Vietnamese sources say that another organization operating in Phnom Penh is called Chinh Phu Vietnam Phuc Quoc (Restore the Vietnamese Government).
The groups have alarmed Vietnamese authorities and the matter has been raised at the highest levels with the U.S. Government. Sources in Hanoi say possible American involvement was raised during U.S. Secretary of State Warren Christopher's Aug 5 visit to Hanoi when the U.S. pledged full cooperation to thwart the group's activities in the U.S.
Huffman confirmed the U.S. position: "We, of course, do not support their objectives because we have good relations with the new Cambodian government and of course have recently established full diplomatic relations with Hanoi."
The Cambodian government has denied any involvement or support for these groups.

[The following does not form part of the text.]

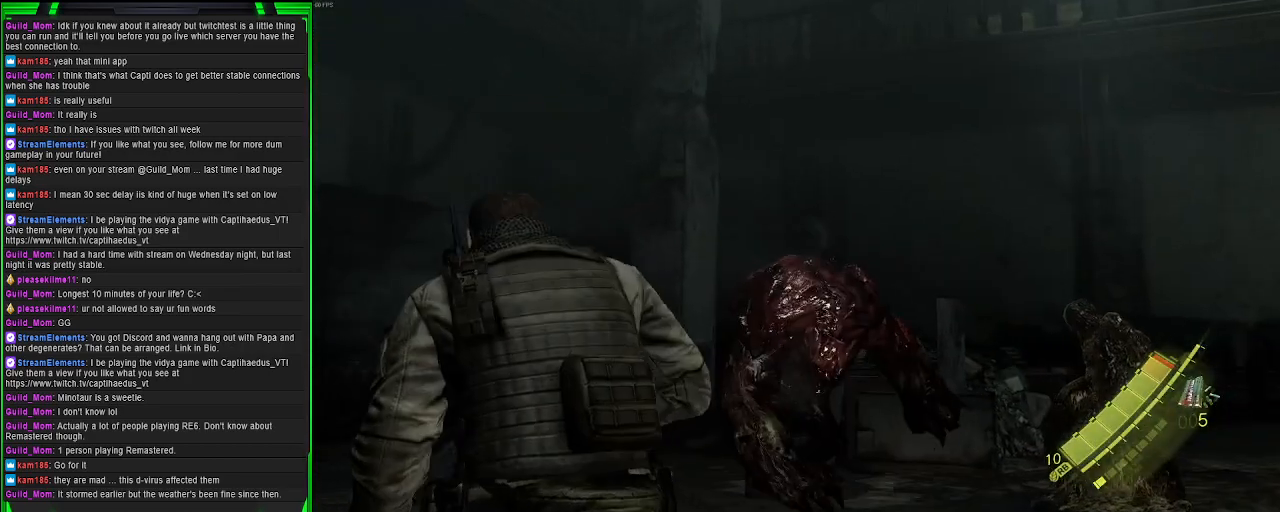
{"buttons": [], "left_stick": "up", "right_stick": "center", "events": [[17, "left_stick", "up"]]}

Information Minister Ieng Mouly said on Nov 2: "Because of our neutrality, we cannot let any foreign groups conduct political or military operations against a neighboring government. [If they do] they must be punished... I think our police must know about this but I don't know [about] the way they handle this affair."
Sources say the groups are led by former general of the pre-1975 Army of the Republic of Vietnam (South Vietnam), many of whom were given refuge and citizenship in the U.S.

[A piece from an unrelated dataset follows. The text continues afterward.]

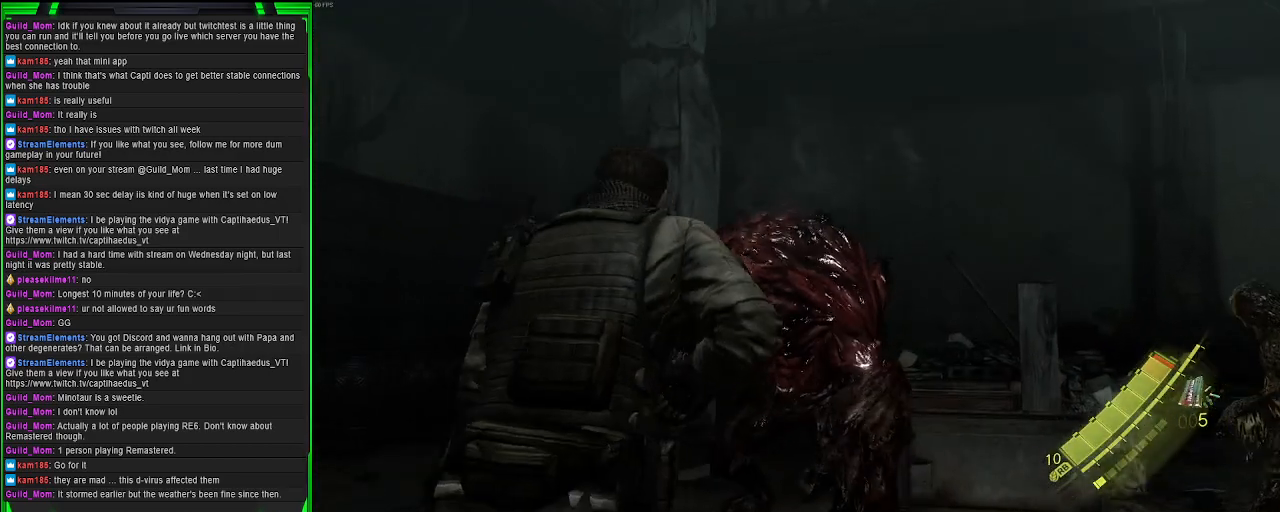
{"buttons": ["L2", "R2"], "left_stick": "down", "right_stick": "right", "events": [[50, "L2", "down"], [200, "left_stick", "left"], [300, "left_stick", "down"], [300, "right_stick", "right"], [433, "R2", "down"]]}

In Cambodia, the groups are said to have as many as 2,000 members, have issued "membership" cards, established legitimate front organizations including a construction company and a training center, and are circulating propaganda in Vietnamese describing the program of a new government and its organizational chart.
A Vietnamese-language publication called Vietnam Tudo, on sale in Phnom Penh, is said to be linked to the organization of the same name. Sources also say that they learned of an "Operation Bravo" in mid-1994, headed by ethnic Vietnamese Americans aimed at overthrowing the Vietnam government.
Diplomats also say that former South Vietnamese Prime Minister Nguyen Cao Ky is involved with one of these groups and has visited Cambodia recently to organize resistance operations. Ky, a former lieutenant general in the South Vietnamese Air Force, fled Saigon in April 1975 and opened a liquor store in Southern California, since acquiring American citizenship.
One diplomat said he'd heard six months ago of "nationalist" Vietnamese elements from the U.S. who were giving money to remnants of the South Vietnamese army, with the promise that former ARVN soldiers and their families would be repatriated to the West.
Similar anti-Vietnamese resistance groups have been known about for years. In the 1980s ethnic Vietnamese opposed to the current Hanoi government operated from the Thai border in secret military camps with covert Thai and Chinese support.
That related groups are now operating in Cambodia is no surprise. Said one government official: "All they need to set up operations here is $20 for the visa at Pochentong."
The issue is likely to be a source of on-going contention between the governments of Cambodia and Vietnam and it is expected to be high on the agenda of discussions when King Norodom Sihanouk visits Hanoi in mid-December.